In this week’s Our Unlearning Hour, we discussed methods of unlearning. The question transformed from what have we learned, and what is unlearning, to how can we unlearn. Dana Luciano, a new addition to our group, shared that she believed that it had to do with a more conscious awareness of the world around us, our role with in it, and an ability to question social constructs instead of accepting them as concrete. In this reflection, she cited David Foster Wallace’s commencement address to Kenyon College, entitled “This is Water.” https://fs.blog/2012/04/david-foster-wallace-this-is-water/ The speech begins with a short anecdote about two fish swimming along, and they pass an older fish who says, “morning boys, how’s the water?” After that fish swims on, the two fish look at each other, and one asks “what is water?” The most obvious, important realities are, indeed, often the ones that are hardest to see. Learning to see them is an active process, just as unlearning is an intensely active process that requires a reconfiguration of our passively accepted construct of reality. https://www.youtube.com/watch?v=ms2BvRbjOYo
Tania Espinales Correa shared a story https://enriquedussel.com/txt/Textos_200_Obras/PyF_revolucionarios_marxistas/Relatos_viejo_Antonio-Sub_Marcos.pdf
( ” La historia de las palabras” appears in pages 62-67) and reflected on how unlearning is not the equivalent of forgetting because it is not something that happens passively. To unlearn is to learn how to be our-other-selves. It is a way to be a mirror. Tania shared how certain Maya languages reflect this idea of mirroring in their capacity as “lenguas ergativas” underscoring that “learning” or “teaching” are not unidirectional processes, but rather actions that imply and require dialogue with an other. This is the link to Walter Mignolo’s article that inspired her reflection https://osu.on.worldcat.org/oclc/5544915060
Michelle Wibbelsman pointed out that Andean languages and dynamics, in particular ritual expressions reflect a similar mirrored pattern. Tania and Michelle shared how certain exercises in the Andean Music Ensemble class attempt to put into practice some of these methods. https://sppo.osu.edu/andean-music-ensemble ; https://clas.osu.edu/outreach/andean-ensemble .

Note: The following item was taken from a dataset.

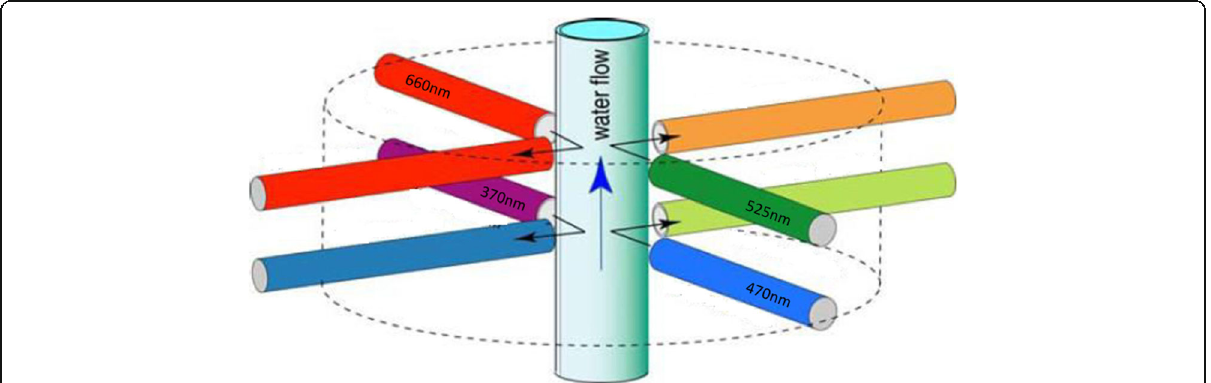
Fig. 1 Schematic functional sketch of the installed flow-through fluorometer of the type GUGN – FL30. The light sources with the specific wavelengths namely, 370 nm, 470 nm, 525 nm and 660 nm and corresponding detector ends are represented together with arrows perpendicular to the main water through flow tube (modified after Schnegg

Ann Hidalgo reflected on the fact that unlearning as part of decolonial methods is not so much about changing habits, but more humbly, at least at the beginning, about recognizing patterns and rendering explicit our cultural habits. Along these lines we referenced the Pachaysana Institute’s approach to “rehearsing change” as a necessary step prior to implementing change https://www.pachaysana.org/copy-of-projects-1 (“Rehearsing Change” is an OSU study abroad program in Amazonia https://educationabroad.osu.edu/index.cfm?FuseAction=Programs.ViewProgram&Program_ID=10314 )

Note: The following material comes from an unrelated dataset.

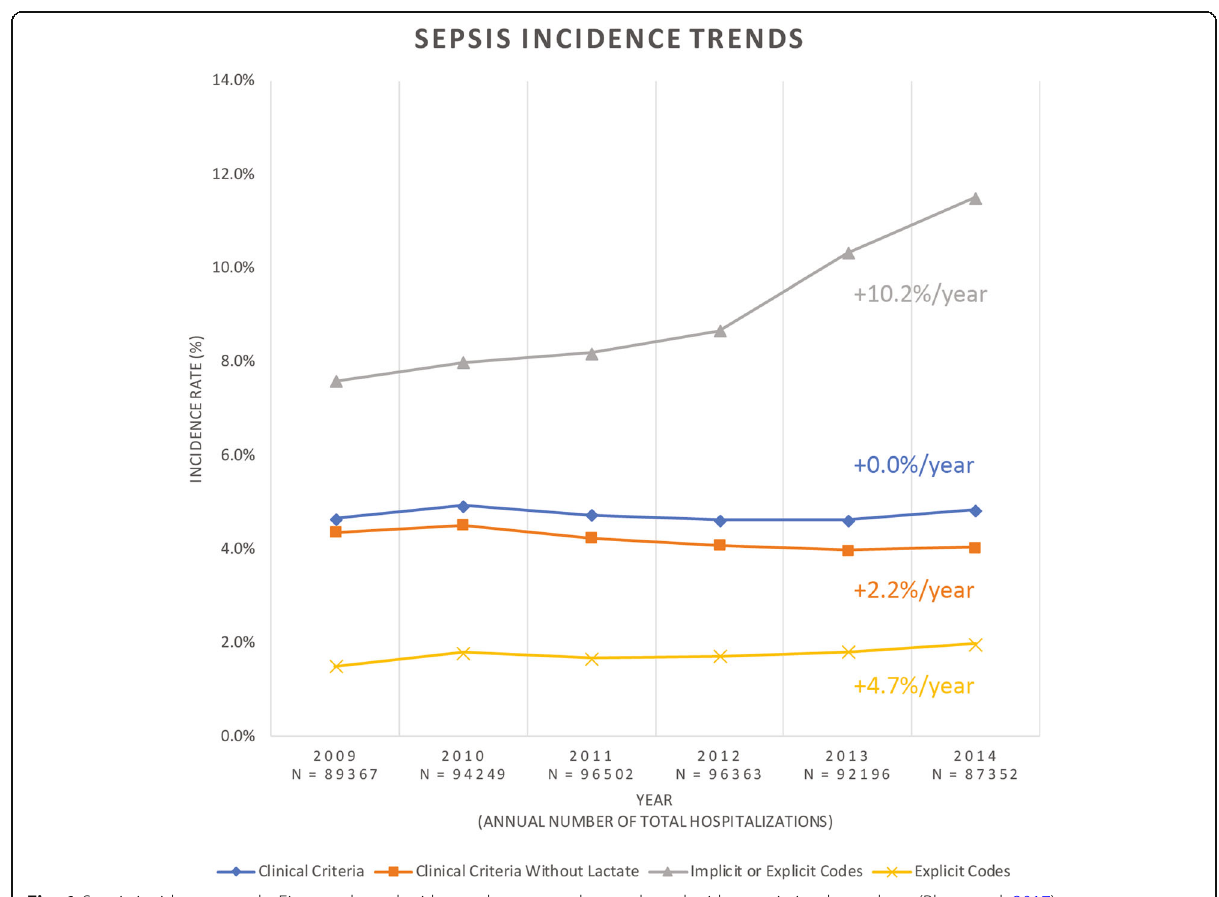
Fig. 1 Sepsis incidence trends. Figure adapted with supplementary data and used with permission by authors (Rhee et al.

Over the weekend, Pamela Espinosa de los Monteros, Eric Johnson, Stephanie Porrata and Michelle Wibbelsman participated in the ONE Community Conference with a K-12 workshop “Portals to the Past and Present: Instructional pedagogy with primary sources” featuring the Rare Books and Manuscripts Cervantes Collection and the Andean and Amazonian Cultural Artifact Collection https://guides.osu.edu/onecommunity2020
The next meeting of Our Unlearning Hour will take place on Friday, February 14, 9:30-10:30 in the Heirloom Café (Wexner Center for the Arts). We will have the pleasure of having Dr. Subhendu Ghosh from the University of Delhi join us for the conversation.